The study, published in The Lancet Diabetes and Endocrinology, found that depending on the global region, 20 to 50 percent of patients diagnosed with COVID-19 during the pandemic had diabetes.
It also noted the risk of dying from COVID-19 was up to 50 per cent higher in people with diabetes, particularly elderly type 2 diabetes cases.
In Australia, one third of the 46 people who had died from COVID-19 by April 12 had diabetes, while 20 per cent of the 752 people hospitalised with the virus had diabetes.
The Lancet report was done by an international panel of experts in the field of diabetes. They came together to provide guidance and practical recommendations for the management of diabetes for clinicians in both developed and developing countries.

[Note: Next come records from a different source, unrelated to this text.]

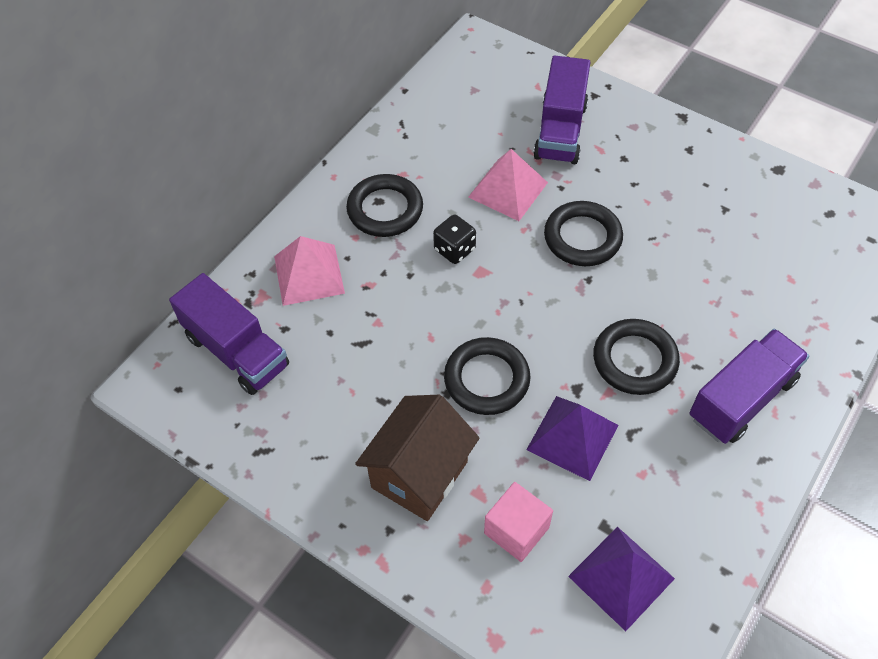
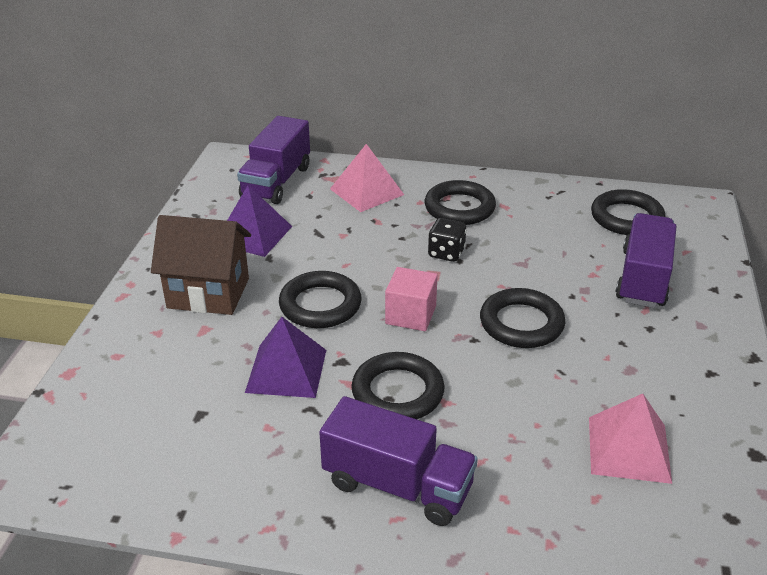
camera: 65 degrees right, 20 degrees down
pink pyramid [468,149,548,221] -> pink pyramid moved to [589,394,672,484]
pink cube [484,482,553,562] -> pink cube moved to [385,267,438,331]
purple truck [533,56,591,164] -> purple truck turned 120 degrees clockwise [616,213,677,308]
purple pyramid [568,527,675,631] -> purple pyramid moved to [227,185,292,257]
none -> black ring [591,189,665,235]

It was co-authored by Monash University Professor Paul Zimmet AO, from the Department of Diabetes. He is also an Honorary President of the International Diabetes Federation and co-chair of a group that has been advising the Federal Minister for Health on the Government’s National Diabetes Strategy, independent of the COVID-19 crisis
Professor Zimmet says the data highlights the real dangers COVID-19 poses to people with diabetes, as they are more susceptible to developing severe pneumonia and a septic course.
He says the study is important because it draws together what is currently known across the world about the impact of COVID-19 on people with diabetes and the increased risks they face given that this pandemic is very recent.
“Evidence from epidemiological observations in regions heavily affected by COVID-19and reports from the Centres for Disease Control (CDC) and other national health centres and hospitals showed the risk of a fatal outcome from COVID-19 is up to 50 per cent higher in patients with diabetes than in those who do not have diabetes,” the study says.
Professor Zimmet said that most of the emphasis on this review focussed on people with type 2 diabetes. Most of the current information so far focusses on this older group. He noted the risk from COVID-19 in young people with type 1 diabetes appears to be much less. Providing they have access to satisfactory health care and good control of their diabetes, he said that parents of children and adolescents with type 1 diabetes should be reassured on this issue.
The report noted that “damage to pancreatic β cells (the cells that make insulin) may lead to direct damage to the function of the pancreas”.
“Although this has not been verified in humans, they suggest that diabetes might not only be a risk factor for a severe form of COVID-19 disease, but also that infection could result in causing new onset diabetes,” the review says.
“Potential pancreas β cell damage caused by the virus leading to insulin deficiency is supported by the observation of Italian colleagues and the co-authors of these recommendations who have reported frequent cases of severe diabetic ketoacidosis (DKA) at the time of hospital admission.”
Professor Zimmet said the review proposed implementing testing for diabetes in people with the COVID-19 infection to identify if previously healthy individuals have developed diabetes as a result of contracting the virus.
“We should consider everyone who gets sick with COVID-19 is also tested for diabetes. They should be tested at the time they become ill as it clearly will influence their medical management and health outcome,” he said.
According to the study, patients with diabetes have an increased risk of severe complications including Adult Respiratory Distress Syndrome and multiple organ failure, including lung, heart and kidney.
Professor Zimmet said there should also be a warning to health professionals with diabetes who are engaged in care of COVID-19 patients to ensure they have the protection they need to prevent contracting the virus.
He said the consensus group noted some sub-groups of people with diabetes may also require specific attention. They include:
- Persons with poor metabolic (blood sugar) control of their diabetes.
- Diabetes with complications, and overall, there is a high risk of kidney failure in those critically ill with COVID-19 infection.
- A significant number of persons with type 2 diabetes are obese and this may cauise problems in management.
- Management of persons with diabetes who have had bariatric surgery for obesity will require special attention.
- Persons who have had transplantations of the pancreas and kidneys, or are on regular dialysis.
- Those on immunosuppressive therapy for other disorders, and/or on cortisone.
- Those on certain diabetes medications which may affect progress if they are very ill.
- Most patients with type 2 diabetes have other components of the metabolic syndrome including hypertension and high blood lipid (fats). Therefore, continuation with an appropriate antihypertensive and lipid-lowering regimen in all these patients is of crucial importance.